I don't wonder that someone would ask, I first heard the term when I called Building Standards in Sacramento when I was fighting the IRC, I was told that input would be received from all stakeholders, it blew me away at the time to think that stakeholders were driving the code adoption process.   Stakeholders could be anyone of a variety of people and interests, basically it's anyone having a financial interest in the outcome, like the NAHB wanting a code that's cheaper to build to on one side, and the structural engineers associations wanting a more thorough code that required engineering on the other.  In the residential sprinkler debate the major stakeholders were the Coalition of sprinkler manufacturers wanting to sell sprinklers on one side, on the other the NAHB wanting to build cheaper by not installing sprinklers.  The plastics and chemical industry supporting the sprinkler manufacturers to sell their products, but the pipe fitting trades had a stake in the game too, they wanted to support the sprinkler mandate to provide more work for their members, yet they didn't want plastic included in the mandate that would require less work and could be performed by unskilled or even illegal tradesmen. The problem in allowing opposing stakeholders to drive the process is that it always ends up in compromise, in the sprinkler situation the compromise was for the builders to drop opposition to the sprinklers and in turn they would be allowed tradeoffs so their homes could be built for even less than before, the main one being reduced setback requirements so more homes could be built in every subdivision, along with other health and safety reductions.


----------



## beach (Dec 16, 2010)

Stakeholder (corporate), a person, group, organization, or system who affects or can be affected by an organization's actions


----------



## FM William Burns (Dec 16, 2010)

We are *"ALL "*stakeholders" and yes some can and do corrupt the process which is all the more reason to have greater involvement in the entire process regarding code development.


----------



## Architect1281 (Dec 16, 2010)

Mark K said:
			
		

> Codes should be uniformly interpreted.


I will try to respond without any demoninational reference

When people contact me at the office and suggest that RI look into the adoption of a Uniform Statewide Code i respond

We bought that t-shirt in 1977

We do have a single publication that we all read from.
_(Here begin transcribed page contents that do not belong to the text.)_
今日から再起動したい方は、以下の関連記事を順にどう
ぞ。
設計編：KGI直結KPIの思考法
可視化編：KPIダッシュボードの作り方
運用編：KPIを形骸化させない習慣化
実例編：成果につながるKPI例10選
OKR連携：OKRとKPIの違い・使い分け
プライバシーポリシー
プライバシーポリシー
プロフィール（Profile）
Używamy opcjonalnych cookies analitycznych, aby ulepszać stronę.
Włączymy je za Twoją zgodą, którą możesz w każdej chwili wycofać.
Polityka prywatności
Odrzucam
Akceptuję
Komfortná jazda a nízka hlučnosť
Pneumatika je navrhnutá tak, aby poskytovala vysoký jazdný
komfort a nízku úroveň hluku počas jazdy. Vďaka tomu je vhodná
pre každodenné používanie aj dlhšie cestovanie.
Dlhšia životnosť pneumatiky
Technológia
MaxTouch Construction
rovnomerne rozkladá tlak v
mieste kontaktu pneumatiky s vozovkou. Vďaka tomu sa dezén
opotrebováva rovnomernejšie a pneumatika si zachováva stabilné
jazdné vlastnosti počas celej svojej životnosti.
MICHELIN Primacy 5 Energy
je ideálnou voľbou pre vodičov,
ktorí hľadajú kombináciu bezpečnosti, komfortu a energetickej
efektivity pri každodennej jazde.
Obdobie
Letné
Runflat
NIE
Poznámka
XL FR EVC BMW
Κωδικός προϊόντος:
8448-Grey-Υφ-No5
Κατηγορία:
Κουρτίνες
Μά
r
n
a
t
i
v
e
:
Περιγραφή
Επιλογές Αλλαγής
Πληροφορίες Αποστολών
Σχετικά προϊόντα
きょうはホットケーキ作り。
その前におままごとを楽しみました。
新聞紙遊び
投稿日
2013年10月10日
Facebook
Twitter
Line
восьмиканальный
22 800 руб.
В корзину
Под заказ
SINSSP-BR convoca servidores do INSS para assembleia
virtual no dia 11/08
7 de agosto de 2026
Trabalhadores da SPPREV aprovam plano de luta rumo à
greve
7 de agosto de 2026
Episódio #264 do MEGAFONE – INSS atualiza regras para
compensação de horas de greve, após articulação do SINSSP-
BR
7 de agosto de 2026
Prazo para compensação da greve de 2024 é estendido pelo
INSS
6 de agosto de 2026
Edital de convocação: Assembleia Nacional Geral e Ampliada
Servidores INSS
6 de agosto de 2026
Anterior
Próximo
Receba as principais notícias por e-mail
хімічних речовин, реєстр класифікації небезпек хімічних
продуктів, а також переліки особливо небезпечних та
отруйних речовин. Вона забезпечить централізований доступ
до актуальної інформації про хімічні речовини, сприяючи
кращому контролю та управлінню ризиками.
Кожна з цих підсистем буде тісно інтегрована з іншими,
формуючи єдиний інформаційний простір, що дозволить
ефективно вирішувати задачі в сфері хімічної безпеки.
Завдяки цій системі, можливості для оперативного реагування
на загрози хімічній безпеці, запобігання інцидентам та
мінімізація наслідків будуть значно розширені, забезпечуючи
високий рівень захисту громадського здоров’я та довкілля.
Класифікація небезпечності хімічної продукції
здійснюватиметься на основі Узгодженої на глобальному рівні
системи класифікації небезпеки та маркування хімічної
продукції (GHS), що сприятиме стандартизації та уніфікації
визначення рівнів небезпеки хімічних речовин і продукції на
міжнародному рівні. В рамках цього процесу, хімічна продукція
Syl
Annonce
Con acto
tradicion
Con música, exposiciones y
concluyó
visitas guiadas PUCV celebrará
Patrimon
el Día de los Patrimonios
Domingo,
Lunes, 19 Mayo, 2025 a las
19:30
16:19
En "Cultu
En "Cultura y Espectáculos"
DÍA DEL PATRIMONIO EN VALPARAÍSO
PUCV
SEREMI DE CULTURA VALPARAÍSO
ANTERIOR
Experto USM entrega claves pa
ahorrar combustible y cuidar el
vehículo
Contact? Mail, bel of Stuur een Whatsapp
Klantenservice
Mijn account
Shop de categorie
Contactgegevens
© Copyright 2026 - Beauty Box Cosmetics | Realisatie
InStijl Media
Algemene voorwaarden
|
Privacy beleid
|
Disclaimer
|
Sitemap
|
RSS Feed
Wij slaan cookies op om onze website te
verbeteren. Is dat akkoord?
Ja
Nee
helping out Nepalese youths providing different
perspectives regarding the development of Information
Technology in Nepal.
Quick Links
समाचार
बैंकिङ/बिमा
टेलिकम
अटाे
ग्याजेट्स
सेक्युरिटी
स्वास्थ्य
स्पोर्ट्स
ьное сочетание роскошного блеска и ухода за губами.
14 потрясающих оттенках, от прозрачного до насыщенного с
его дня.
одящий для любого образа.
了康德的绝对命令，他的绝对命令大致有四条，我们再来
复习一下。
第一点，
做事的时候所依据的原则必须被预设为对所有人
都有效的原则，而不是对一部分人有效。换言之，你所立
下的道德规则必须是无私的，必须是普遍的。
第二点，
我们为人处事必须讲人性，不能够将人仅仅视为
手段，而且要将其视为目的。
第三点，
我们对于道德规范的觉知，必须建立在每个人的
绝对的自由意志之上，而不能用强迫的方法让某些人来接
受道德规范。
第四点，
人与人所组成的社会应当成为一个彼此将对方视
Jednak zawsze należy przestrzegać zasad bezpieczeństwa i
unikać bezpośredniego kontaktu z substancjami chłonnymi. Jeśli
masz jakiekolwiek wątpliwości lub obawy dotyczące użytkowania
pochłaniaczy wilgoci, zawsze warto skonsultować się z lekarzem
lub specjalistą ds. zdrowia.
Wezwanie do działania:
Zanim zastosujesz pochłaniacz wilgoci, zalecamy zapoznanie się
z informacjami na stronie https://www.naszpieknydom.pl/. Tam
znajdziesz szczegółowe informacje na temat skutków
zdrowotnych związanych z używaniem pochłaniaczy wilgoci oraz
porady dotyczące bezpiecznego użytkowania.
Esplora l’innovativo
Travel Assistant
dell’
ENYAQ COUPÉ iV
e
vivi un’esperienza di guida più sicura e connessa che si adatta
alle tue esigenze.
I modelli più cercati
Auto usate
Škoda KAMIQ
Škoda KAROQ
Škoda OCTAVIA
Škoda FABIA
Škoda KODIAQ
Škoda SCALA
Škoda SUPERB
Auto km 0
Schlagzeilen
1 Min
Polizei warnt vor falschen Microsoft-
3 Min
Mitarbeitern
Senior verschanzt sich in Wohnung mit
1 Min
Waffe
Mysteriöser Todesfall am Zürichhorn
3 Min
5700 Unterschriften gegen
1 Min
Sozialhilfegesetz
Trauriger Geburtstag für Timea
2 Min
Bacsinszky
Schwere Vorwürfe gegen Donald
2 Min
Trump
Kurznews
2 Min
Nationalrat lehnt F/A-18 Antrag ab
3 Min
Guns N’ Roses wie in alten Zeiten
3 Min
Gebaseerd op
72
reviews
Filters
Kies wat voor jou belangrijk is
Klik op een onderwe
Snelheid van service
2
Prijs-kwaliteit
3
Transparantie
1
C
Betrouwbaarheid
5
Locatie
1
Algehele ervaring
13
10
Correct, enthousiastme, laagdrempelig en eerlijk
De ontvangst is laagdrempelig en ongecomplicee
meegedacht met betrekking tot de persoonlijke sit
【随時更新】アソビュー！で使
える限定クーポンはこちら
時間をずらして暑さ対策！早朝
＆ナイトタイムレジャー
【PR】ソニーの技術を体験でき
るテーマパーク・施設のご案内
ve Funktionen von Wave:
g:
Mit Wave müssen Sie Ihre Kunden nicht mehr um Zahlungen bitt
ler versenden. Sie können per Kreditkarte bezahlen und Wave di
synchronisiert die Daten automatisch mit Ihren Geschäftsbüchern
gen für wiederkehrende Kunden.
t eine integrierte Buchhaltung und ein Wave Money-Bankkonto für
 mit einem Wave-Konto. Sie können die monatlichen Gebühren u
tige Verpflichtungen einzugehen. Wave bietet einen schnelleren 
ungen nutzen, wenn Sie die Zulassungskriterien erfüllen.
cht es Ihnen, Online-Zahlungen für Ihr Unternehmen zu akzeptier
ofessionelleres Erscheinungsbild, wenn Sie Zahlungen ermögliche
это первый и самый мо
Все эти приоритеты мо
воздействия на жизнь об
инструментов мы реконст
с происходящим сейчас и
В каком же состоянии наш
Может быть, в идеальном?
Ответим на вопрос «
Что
If you want a book that all people read and interperate differently "BUY A BIBLE"


----------



## Architect1281 (Dec 16, 2010)

Consensus and StakeholdersNow this is the only Stake Holder worth paying attention tootherwise Stakeholders are the same as Lobbyists

View attachment 294


View attachment 294


/monthly_2010_12/STAHEHOLDER2.jpg.eb25e6127b7eb5ea66a1870ba6d6cfb0.jpg


----------



## beach (Dec 16, 2010)

Nice stake!


----------



## Jobsaver (Dec 17, 2010)

Steakholder..........

View attachment 295


View attachment 295


/monthly_2010_12/572953bb83fd0_man-holding-raw_967977.jpg.4a773c8ce515c9972776638efc1c120d.jpg


----------



## conarb (Dec 17, 2010)

Maybe we could define it this way: "Those who profit from codes, and those who lose from codes".


----------



## Yankee (Dec 17, 2010)

Be careful not to throw the baby out with the bathwater


----------



## Mule (Dec 17, 2010)

Anybody remember where that saying came from? Without googling it?

"Be careful not to throw the baby out with the bathwater"


----------



## mtlogcabin (Dec 17, 2010)

Old days the family took a bath once a week everybody using the same water. The baby was the last one to be bathed before throwing the water out. If you did not take the baby out of the bath you could "thow the baby out with the bathwater.

I did not google it but it was in an e-mail about a month ago


----------



## Uncle Bob (Dec 18, 2010)

Local code requirements should be minimal.

In other words;

Framing - basic structural integrity; load path to footing.

Electrical - protected wiring installation.

Plumbing - continuous flow of sanitary drainage system and water line cross connection prevention.

HVAC - Per manufacturer's installation instructions.

State laws should require legal responsibility for all contractors and manufacturers.

Mandating; in detail, all new products and methods; in new construction is a waste, and, will not have an empact on the majority of homes, apartments, etc. in this country in the next 300 years.

Except of course the homes, apartments, etc. built in the last 30 years will not be here 100 years from now; because they are not built to last that long.

Uncle Bob


----------



## Mule (Dec 20, 2010)

mtlogcabin...you win! I heard it a few years ago and thought....hmmmm must have sucked to be the youngest of a large family!


----------



## peach (Jan 8, 2011)

stakeholder - anyone who lives, works, eats, enters a building.. they may not realize they have a stake in the safety of the building.. but when the fire alarm goes off, they do.. it's the safety of the built environment.. .not building science or consensus.. it's real safety.. sometimes you need to trust your gut.


----------